BEGIN RECORDED DATA

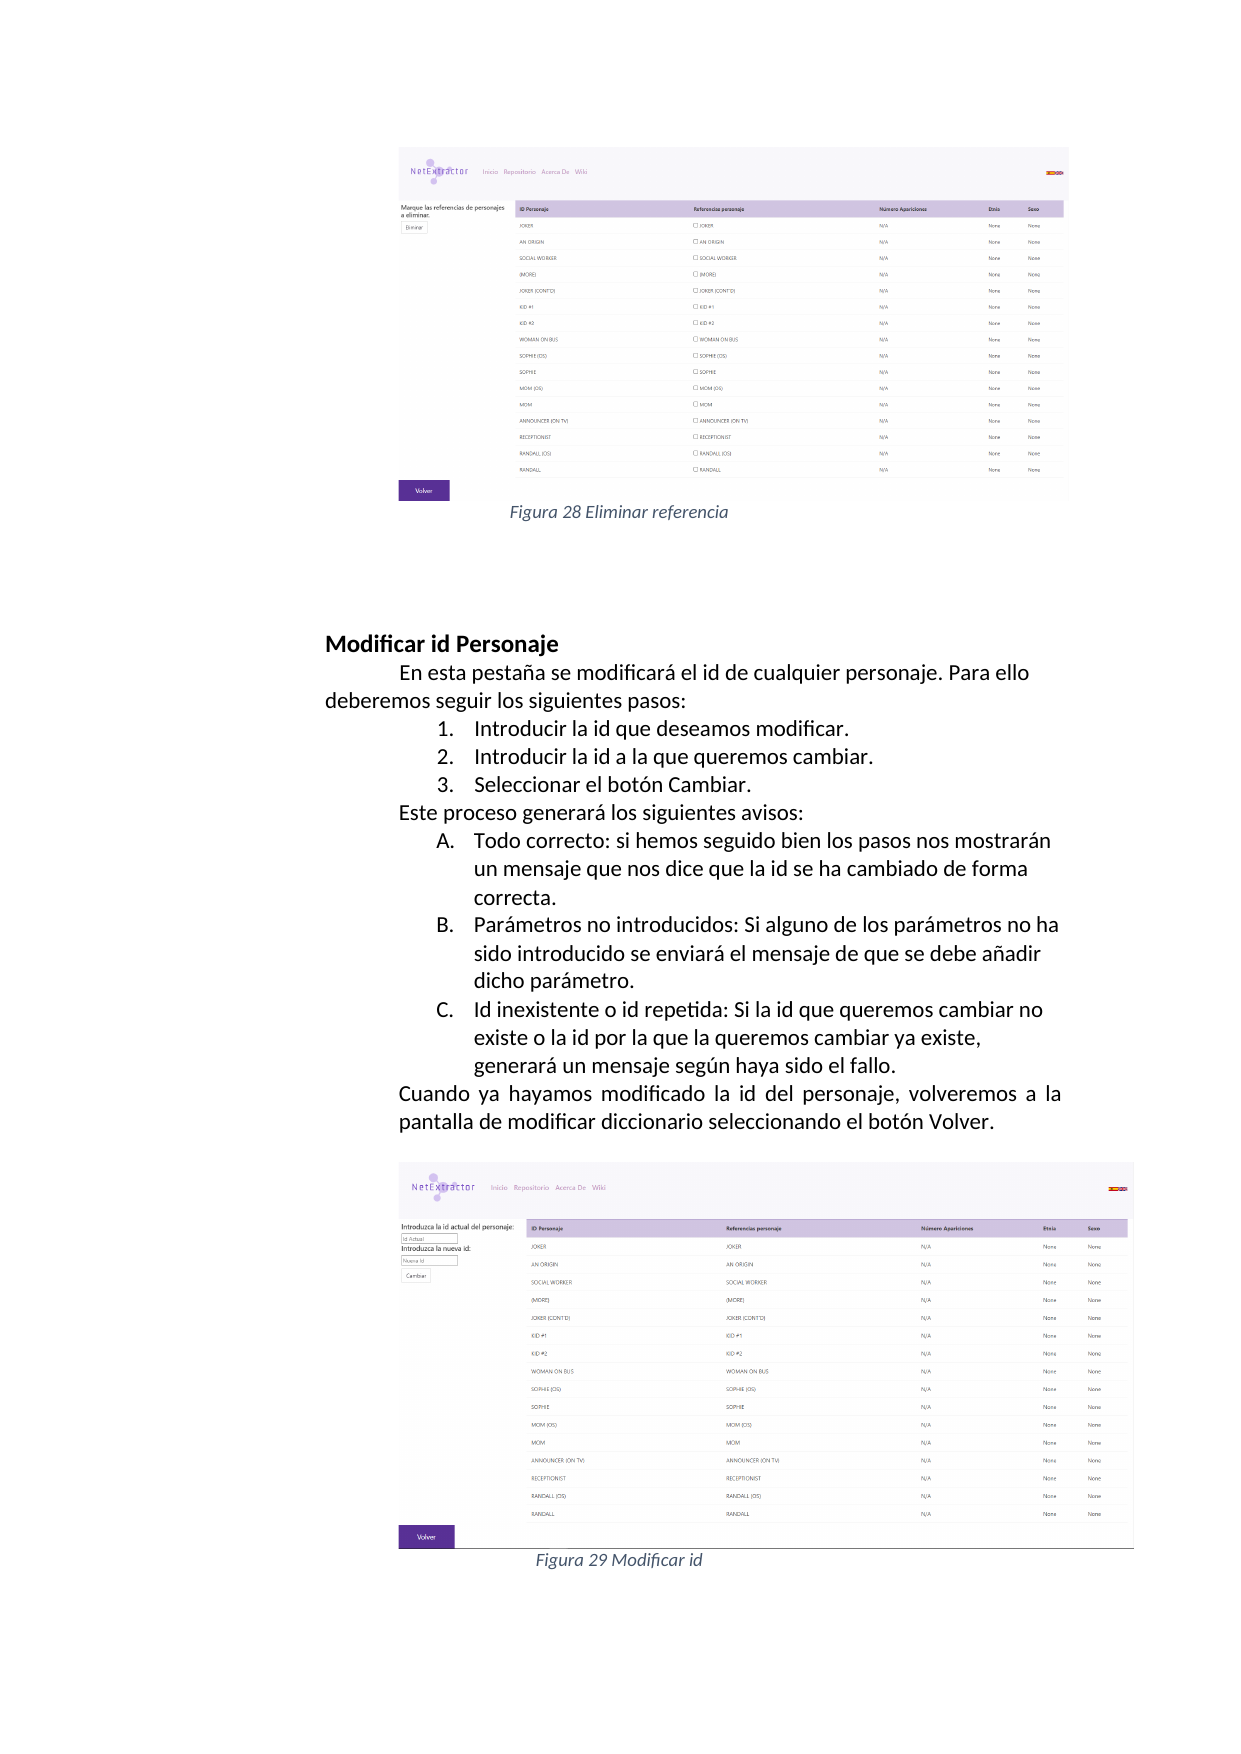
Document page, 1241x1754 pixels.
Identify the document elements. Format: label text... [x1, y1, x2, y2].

text Cuando ya hayamos modificado la id del personaje, volveremos a la pantalla de modificar diccionario seleccionando el botón Volver. [398, 1079, 1063, 1135]
text Figura Modificar id [177, 1548, 1063, 1571]
list Parámetros no introducidos: Si alguno de los parámetros no ha sido introducido se enviará el mensaje de que se debe añadir dicho parámetro. [436, 911, 1063, 995]
subtitle Modificar id Personaje [177, 628, 1063, 658]
text Este proceso generará los siguientes avisos: [398, 798, 1063, 827]
list Id inexistente o id repetida: Si la id que queremos cambiar no existe o la id por la que la queremos cambiar ya existe, generará un mensaje según haya sido el fallo. [436, 995, 1063, 1079]
list Todo correcto: si hemos seguido bien los pasos nos mostrarán un mensaje que nos dice que la id se ha cambiado de forma correcta. [436, 827, 1063, 911]
picture [398, 1162, 1134, 1549]
picture [398, 147, 1069, 501]
list Seleccionar el botón Cambiar. [437, 771, 1063, 798]
text En esta pestaña se modificará el id de cualquier personaje. Para ello deberemos seguir los siguientes pasos: [325, 658, 1063, 714]
list Introducir la id que deseamos modificar. [437, 714, 1063, 742]
text Figura Eliminar referencia [177, 500, 1063, 523]
list Introducir la id a la que queremos cambiar. [437, 742, 1063, 771]
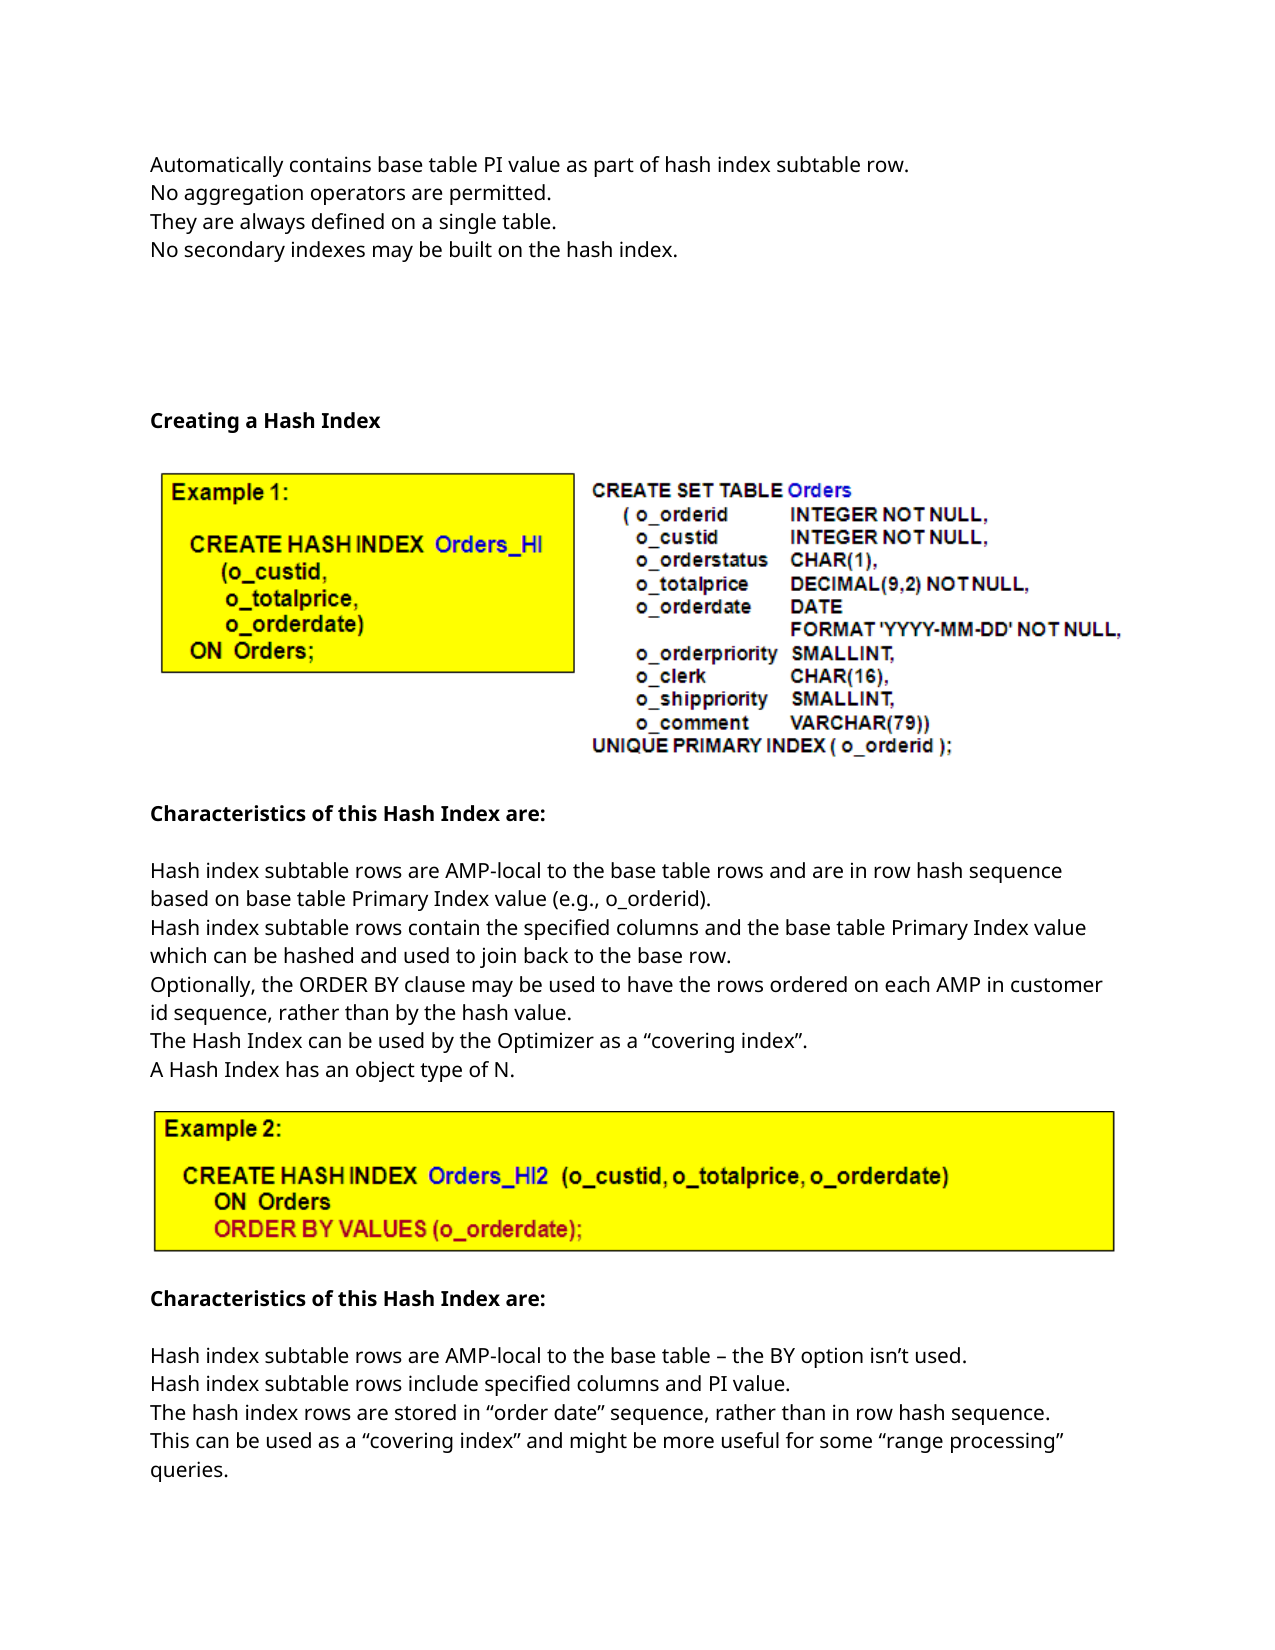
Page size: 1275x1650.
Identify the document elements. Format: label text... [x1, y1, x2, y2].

END RECORDED DATA

» ASSIGNMENT: Return the listing exactly as it appears, excluding any image.

» OUTPUT OF THE EXERCISE:
Document page, 1241x1754 pixels.
Identify the document elements. Format: label text... [x1, y1, x2, y2].

text Cuando ya hayamos modificado la id del personaje, volveremos a la pantalla de modificar diccionario seleccionando el botón Volver. [398, 1079, 1063, 1135]
text Figura Modificar id [177, 1548, 1063, 1571]
list Parámetros no introducidos: Si alguno de los parámetros no ha sido introducido se enviará el mensaje de que se debe añadir dicho parámetro. [436, 911, 1063, 995]
subtitle Modificar id Personaje [177, 628, 1063, 658]
text Este proceso generará los siguientes avisos: [398, 798, 1063, 827]
list Id inexistente o id repetida: Si la id que queremos cambiar no existe o la id por la que la queremos cambiar ya existe, generará un mensaje según haya sido el fallo. [436, 995, 1063, 1079]
list Todo correcto: si hemos seguido bien los pasos nos mostrarán un mensaje que nos dice que la id se ha cambiado de forma correcta. [436, 827, 1063, 911]
picture [398, 1162, 1134, 1549]
picture [398, 147, 1069, 501]
list Seleccionar el botón Cambiar. [437, 771, 1063, 798]
text En esta pestaña se modificará el id de cualquier personaje. Para ello deberemos seguir los siguientes pasos: [325, 658, 1063, 714]
list Introducir la id que deseamos modificar. [437, 714, 1063, 742]
text Figura Eliminar referencia [177, 500, 1063, 523]
list Introducir la id a la que queremos cambiar. [437, 742, 1063, 771]
Page size: 1275x1650.
Identify the document elements. Format: label text... [x1, y1, x2, y2].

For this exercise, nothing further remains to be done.